» **Your objective**: Scan the entries that follow for the word "elbow", then report every line in which it appears.

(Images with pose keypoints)
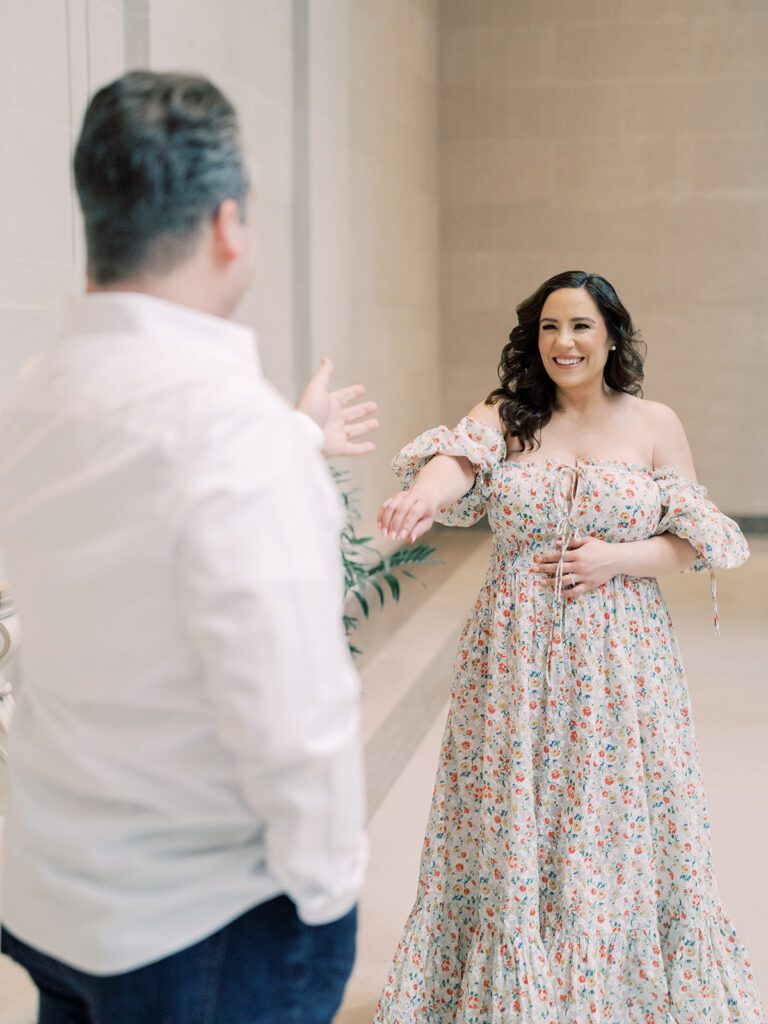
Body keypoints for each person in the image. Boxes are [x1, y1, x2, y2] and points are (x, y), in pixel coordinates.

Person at [0, 71, 378, 1023]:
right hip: (204, 931)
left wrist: (294, 439)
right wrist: (326, 897)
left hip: (55, 895)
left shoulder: (33, 397)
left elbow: (138, 511)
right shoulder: (230, 437)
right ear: (227, 223)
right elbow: (296, 726)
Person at [375, 270, 765, 1022]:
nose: (564, 342)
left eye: (581, 326)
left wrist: (616, 558)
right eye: (550, 327)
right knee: (516, 816)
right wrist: (423, 495)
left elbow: (695, 542)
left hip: (620, 662)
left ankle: (609, 992)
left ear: (611, 334)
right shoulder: (508, 415)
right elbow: (460, 460)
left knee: (606, 820)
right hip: (514, 660)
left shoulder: (655, 424)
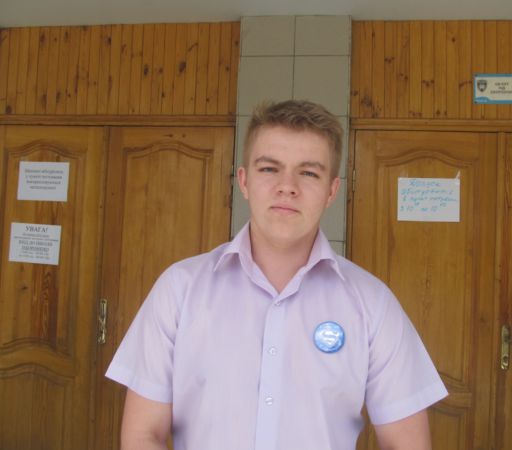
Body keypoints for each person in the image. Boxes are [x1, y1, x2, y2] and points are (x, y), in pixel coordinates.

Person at [106, 99, 448, 450]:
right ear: (244, 181)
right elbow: (142, 435)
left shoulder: (373, 303)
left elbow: (407, 444)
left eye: (309, 173)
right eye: (270, 169)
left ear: (332, 191)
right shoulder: (179, 289)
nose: (288, 186)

» **Reply**:
left elbow: (138, 511)
right elbow: (296, 726)
left elbow: (695, 542)
right elbow: (460, 460)
right elbow: (142, 435)
left elbow: (407, 444)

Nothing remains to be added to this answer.